Sir Richard Branson may not see himself as an entrepreneur, but the rest of the world does. The billionaire traced his journey from when he created his first business at 15 to his latest passion project, Virgin Galactic, during a chat with Esquire editor-in-chief Jay Fielden on Tuesday.
"I've never seen myself particularly as an entrepreneur," Branson said at the event that also showcased his new autobiography, Finding my Virginity. "I've seen myself as somebody who loves to dive in and make a difference in a particular field."
Branson got his start selling Student, the magazine he created as a teenager to campaign against the Vietnamese War. In the early 1970s, he launched the record business Virgin, which grew into a music shop, record label, and then later an airline. Virgin Group now runs more than 400 companies, including Galactic, which Branson hopes will soon take him and other astronaut want-to-be's to space.
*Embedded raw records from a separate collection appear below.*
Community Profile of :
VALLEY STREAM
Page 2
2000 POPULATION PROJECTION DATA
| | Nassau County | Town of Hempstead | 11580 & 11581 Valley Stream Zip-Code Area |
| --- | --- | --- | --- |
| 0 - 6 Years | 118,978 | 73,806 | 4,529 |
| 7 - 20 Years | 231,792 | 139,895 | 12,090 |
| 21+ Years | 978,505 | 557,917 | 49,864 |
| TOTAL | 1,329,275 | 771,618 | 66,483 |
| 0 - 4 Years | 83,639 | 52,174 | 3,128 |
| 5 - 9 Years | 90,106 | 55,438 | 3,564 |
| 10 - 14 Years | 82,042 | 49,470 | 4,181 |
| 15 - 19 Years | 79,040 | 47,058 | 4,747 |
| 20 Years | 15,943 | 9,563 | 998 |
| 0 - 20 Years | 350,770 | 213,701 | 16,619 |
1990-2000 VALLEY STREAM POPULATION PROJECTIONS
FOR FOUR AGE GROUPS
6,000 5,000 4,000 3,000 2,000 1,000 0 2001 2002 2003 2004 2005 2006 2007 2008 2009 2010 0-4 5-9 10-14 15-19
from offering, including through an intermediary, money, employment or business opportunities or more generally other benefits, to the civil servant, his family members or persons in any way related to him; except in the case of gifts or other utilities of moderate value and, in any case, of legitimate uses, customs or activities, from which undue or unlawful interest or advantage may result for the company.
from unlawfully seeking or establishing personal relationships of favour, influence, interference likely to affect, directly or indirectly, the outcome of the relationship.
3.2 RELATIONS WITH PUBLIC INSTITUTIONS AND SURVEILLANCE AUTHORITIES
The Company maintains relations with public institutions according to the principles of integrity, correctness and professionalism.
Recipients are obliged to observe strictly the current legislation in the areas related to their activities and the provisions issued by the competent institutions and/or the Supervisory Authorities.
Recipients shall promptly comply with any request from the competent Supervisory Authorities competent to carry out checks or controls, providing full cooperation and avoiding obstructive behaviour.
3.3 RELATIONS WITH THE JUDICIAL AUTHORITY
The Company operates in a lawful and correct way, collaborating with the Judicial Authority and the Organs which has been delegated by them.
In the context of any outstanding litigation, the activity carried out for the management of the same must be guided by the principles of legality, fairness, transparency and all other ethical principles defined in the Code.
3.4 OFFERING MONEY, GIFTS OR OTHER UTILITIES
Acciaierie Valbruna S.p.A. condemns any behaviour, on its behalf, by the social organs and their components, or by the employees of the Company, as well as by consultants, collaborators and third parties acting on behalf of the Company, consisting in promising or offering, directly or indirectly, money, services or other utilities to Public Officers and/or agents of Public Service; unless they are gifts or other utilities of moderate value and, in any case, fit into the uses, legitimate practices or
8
At the talk with Fielden, Branson outlined some of the most important leadership lessons he's learned throughout his extensive career.
1. To successfully manage a full day, you must know how to delegate.
Branson likes to start and end his day playing singles tennis. In order to do that--and be able to manage his work at the same time--he must delegate.
"I learned from a young age the art of delegation and that is absolutely, utterly critical in my life and I believe it should be critical in anybody's life," Branson said. "Whether you're a manager in a big company or department head, you've got to be able to think about the bigger picture and move the company forward on the bigger areas that matter."
2. Hire emotionally intelligent leaders.
Virgin employs tens of thousands of workers across the world, but to keep those ventures running, Branson said he hires leaders who love people. "I look for people to run our companies who are good with people, who don't jump down people's throats," Branson said. "Who draw out the best in people and who know how to praise."
Once you find these leaders, it's important to retain and keep them happy by allowing flexible work environments. Branson said Virgin staffers can work from home, experiment with jobs shares, and go on long paid-holidays.
"Obviously we ask them not to let the company down. But if somebody wanted to go on sabbatical for three months, we would let them do that," Branson said. He added employees who utilized that option returned with a stronger work ethic that made up for the missed hours of work.
3. Make time for creativity and humor.
Branson said he enjoys taking baths and "having a good think." Since that's not conducive to the office, he suggested carrying a notebook and pen to write down ideas, questions, or problems.
"Keep your eyes open and there will be so many things that you'll want to scribble down." Branson said, adding that "the most wonderful ideas get lost because people don't write them down."
Branson's creativity also comes out in humorous ways. When asked if he'll appear on Shark Tank again after he splashed Mark Cuban with a glass of water, Branson asked if he should do the same to Fielden. He took a poll of the audience and lobbed his water on an unsuspecting Fielden (who clearly isn't caught up with the ninth season of Shark Tank), proving that a sense of humor can be strong asset to any leader.